CoinSchedule reported that 235 ICO’s were launched in 2017. In total, they raised over US$3.7 billion. One of the biggest reasons for startups to use ICO’s is to circumvent the exhaustive and complicated process of raising funds via traditional financial institutions. They are hoping to attract investors for their projects; and investors are hoping whatever the project is, it will be successful when finalized, and the value of the tokens they buy will yield significant profit when sold or traded.
There are certainly success stories here:
- Ethereum, with its smart contracts platform, raised US$18 million quite quickly after its launch in 2015, and the price of its token has gone from US$.40 to US$14.
- Filecoin raised US$257 million in 2017. It is a clearing house for data storage solutions.
But a lot of ICO’s also fail. The and estimates range from 75% to 90%. There are no hard figures, because those that do make their funding goals go away quietly without any reporting of funding figures. In fact, according to Bitcoin Market Journal analysis, an evaluation of 600 ICO’s showed that only 394 reached their end date funding goal. And of those, only about 35% reported their funding figures. When funding is not reported, it is likely that the ICO ultimately failed.
So why do they have such a high failure rate?
There have been innumerable instances of ICO scams, and these sour investors unless they have dug deep into the research, and the startup can demonstrate a strong team, such as Ethereum did.

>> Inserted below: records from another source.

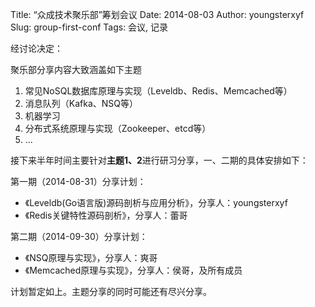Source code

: Title: “众成技术聚乐部”筹划会议
Date: 2014-08-03
Author: youngsterxyf
Slug: group-first-conf
Tags: 会议, 记录

经讨论决定：

聚乐部分享内容大致涵盖如下主题

1. 常见NoSQL数据库原理与实现（Leveldb、Redis、Memcached等）
2. 消息队列（Kafka、NSQ等）
3. 机器学习
4. 分布式系统原理与实现（Zookeeper、etcd等）
5. ...

接下来半年时间主要针对**主题1、2**进行研习分享，一、二期的具体安排如下：

第一期（2014-08-31）分享计划：

- 《Leveldb(Go语言版)源码剖析与应用分析》，分享人：youngsterxyf
- 《Redis关键特性源码剖析》，分享人：蕾哥


第二期（2014-09-30）分享计划：

- 《NSQ原理与实现》，分享人：爽哥
- 《Memcached原理与实现》，分享人：侯哥，及所有成员

计划暂定如上。主题分享的同时可能还有尽兴分享。
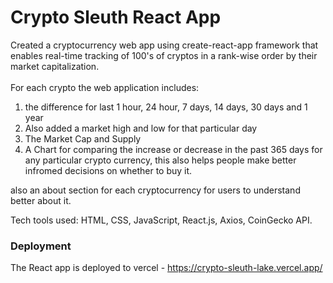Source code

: # Crypto Sleuth React App

Created a cryptocurrency web app using create-react-app framework that enables real-time tracking of 100's of cryptos in a rank-wise order by their market capitalization.
<br>
<br>
For each crypto the web application includes: <br>
 1. the difference for last 1 hour, 24 hour, 7 days, 14 days, 30 days and 1 year <br>
 2. Also added a market high and low for that particular day <br>
 3. The Market Cap and Supply <br>
 4. A Chart for comparing the increase or decrease in the past 365 days for any particular crypto currency,
    this also helps people make better infromed decisions on whether to buy it.
 
also an about section for each cryptocurrency for users to understand better about it.


Tech tools used: HTML, CSS, JavaScript, React.js, Axios, CoinGecko API.

### Deployment

The React app is deployed to vercel - 
https://crypto-sleuth-lake.vercel.app/
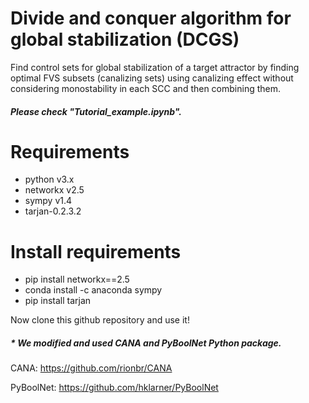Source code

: # Divide and conquer algorithm for global stabilization (DCGS)
Find control sets for global stabilization of a target attractor by finding optimal FVS subsets (canalizing sets) using canalizing effect without considering monostability in each SCC and then combining them.
##### Please check "Tutorial_example.ipynb".

# Requirements
- python v3.x
- networkx v2.5
- sympy v1.4
- tarjan-0.2.3.2

# Install requirements
- pip install networkx==2.5
- conda install -c anaconda sympy
- pip install tarjan

Now clone this github repository and use it!

##### * We modified and used CANA and PyBoolNet Python package. 

CANA: https://github.com/rionbr/CANA

PyBoolNet: https://github.com/hklarner/PyBoolNet
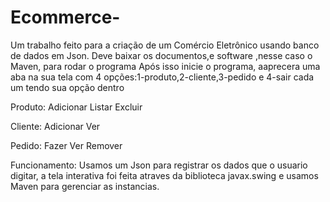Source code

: # Ecommerce-
Um trabalho feito para a criação de um Comércio Eletrônico usando banco de dados em Json.
Deve baixar os documentos,e software ,nesse caso o Maven, para rodar o programa
Após isso inicie o programa, aaprecera uma aba na sua tela com 4 opções:1-produto,2-cliente,3-pedido e 4-sair
cada um tendo sua opção dentro

Produto:
Adicionar
Listar
Excluir

Cliente:
Adicionar
Ver

Pedido:
Fazer
Ver
Remover

Funcionamento:
Usamos um Json para registrar os dados que o usuario digitar, a tela interativa foi feita atraves da biblioteca javax.swing e usamos Maven para gerenciar as instancias.
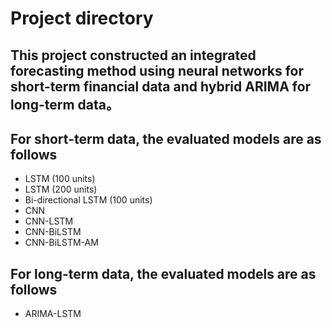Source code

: # Project directory
## This project constructed an integrated forecasting method using neural networks for short-term financial data and hybrid ARIMA for long-term data。
## For short-term data, the evaluated models are as follows
* LSTM (100 units)
* LSTM (200 units)
* Bi-directional LSTM (100 units)
* CNN
* CNN-LSTM
* CNN-BiLSTM
* CNN-BiLSTM-AM
## For long-term data, the evaluated models are as follows
* ARIMA-LSTM
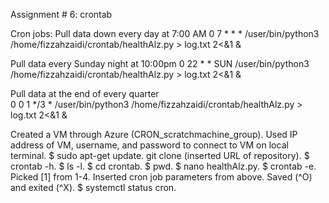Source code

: Assignment # 6: crontab

Cron jobs:
Pull data down every day at 7:00 AM
0 7 * * * /user/bin/python3 /home/fizzahzaidi/crontab/healthAlz.py > log.txt 2<&1 &  

Pull data every Sunday night at 10:00pm
0 22 * * SUN /user/bin/python3 /home/fizzahzaidi/crontab/healthAlz.py > log.txt 2<&1 &  

Pull data at the end of every quarter  
0 0 1 */3 * /user/bin/python3 /home/fizzahzaidi/crontab/healthAlz.py > log.txt 2<&1 &   


Created a VM through Azure (CRON_scratchmachine_group). 
Used IP address of VM, username, and password to connect to VM on local terminal. 
$ sudo apt-get update. 
git clone (inserted URL of repository). 
$ crontab -h. 
$ ls -l. 
$ cd crontab. 
$ pwd. 
$ nano healthAlz.py. 
$ crontab -e. 
Picked [1] from 1-4. 
Inserted cron job parameters from above. 
Saved (^O) and exited (^X). 
$ systemctl status cron. 
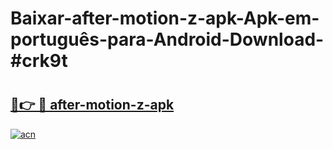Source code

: # Baixar-after-motion-z-apk-Apk-em-português​-para-Android-Download-#crk9t

# <h2><a href="https://ainizakaria.my?title=after-motion-z-apk&ref=24M">🔗👉 🔴 after-motion-z-apk</a></h2>

[![acn](https://github.com/user-attachments/assets/0f9c940e-d8b0-45ae-aac7-cd30a18b3e1c)](https://ainizakaria.my?title=after-motion-z-apk&ref=24M)

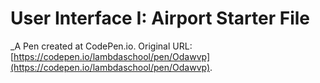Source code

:# User Interface I: Airport Starter File
 _A Pen created at CodePen.io. Original URL: [https://codepen.io/lambdaschool/pen/Odawvp](https://codepen.io/lambdaschool/pen/Odawvp).

 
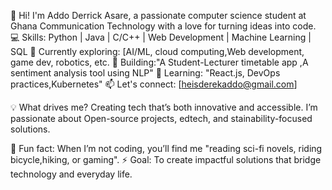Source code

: 👋 Hi! I'm Addo Derrick Asare, a passionate computer science student at Ghana Communication Technology with a love for turning ideas into code.
💻 Skills: Python | Java | C/C++ | Web Development | Machine Learning | SQL
🔭 Currently exploring: [AI/ML, cloud computing,Web development, game dev, robotics, etc.
🚀 Building:"A Student-Lecturer timetable app ,A sentiment analysis tool using NLP"
🌱 Learning: "React.js, DevOps practices,Kubernetes"
📫 Let's connect: [heisderekaddo@gmail.com]

💡 What drives me?
Creating tech that’s both innovative and accessible. I’m passionate about Open-source projects, edtech, and stainability-focused solutions.

🌟 Fun fact: When I’m not coding, you’ll find me "reading sci-fi novels, riding bicycle,hiking, or gaming".
⚡ Goal: To create impactful solutions that bridge technology and everyday life.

Another risk is scalability, if the chain technology on which they are building can’t handle it. This can result in smart contract glitches and security breaches. But beyond these obvious risks, there are other major reasons for ICO failures that do not relate to these risks.
1. Competition Within a Small Target Market
Users and investors in cryptocurrencies still represent a tiny percentage of the entire investment market. And a business plan divides the target investors even further depending upon the project, meaning that your crowdsale campaign may only appeal to a very small target audience. In the end, such projects fail to meet their target funding. Often this reason is closely related to the next one.
2. Founders Tend to Be Too Ambitious
According to OGS Capital, a team of professional ICO consultants, a lot of founders also don’t fully work through their business model, so that it appear attractive to a larger pool of crypto-investors. They fail to prop up the value of the ICO for long. So the hype wears thin, as do investors.
Then there are things that impatient founders do that can hurt its reputation during the ICO process. For example, offering discounts to investors who have the money to buy large blocks of tokens will cause smaller investors to walk away; there is also the potential for some ICO funds to be hacked. These types of things make investors suspicious and reluctant to invest.
3. Failure to Justify The Longer-Term Value
There has to be enough demand to buy a crypto, for those tokens to increase in value over time. If token inflation is unsustainable, demand obviously crashes, and the crypto becomes worthless. There will simply be not buyers and a lot of seller holding valueless tokens. Projects cannot grow unless the crypto behind them does well too.
China recently banned ICO’s, stating that they were a full threat to the nation’s economic stability. While this may only be temporary, if and when that market returns, it is likely to be heavily regulated. In the U.S., the SEC recently named DAO a security, and ICO’s could face the same applicable rules. Other countries may follow. This prospect discourages investors, in an already tiny investment group.
The other issue is in converting crypto into fiat currencies. Any investor with tokens worth more than $50,000 will face scrutiny by any bank in the U.S. and most banks elsewhere. Many, in fact, will not accept large deposits of fiat currency that have come from cryptos.
One of more of these risks has surely resulted in the large failure rate of ICO’s. Startup funds would do well to take each of them into account far before launch.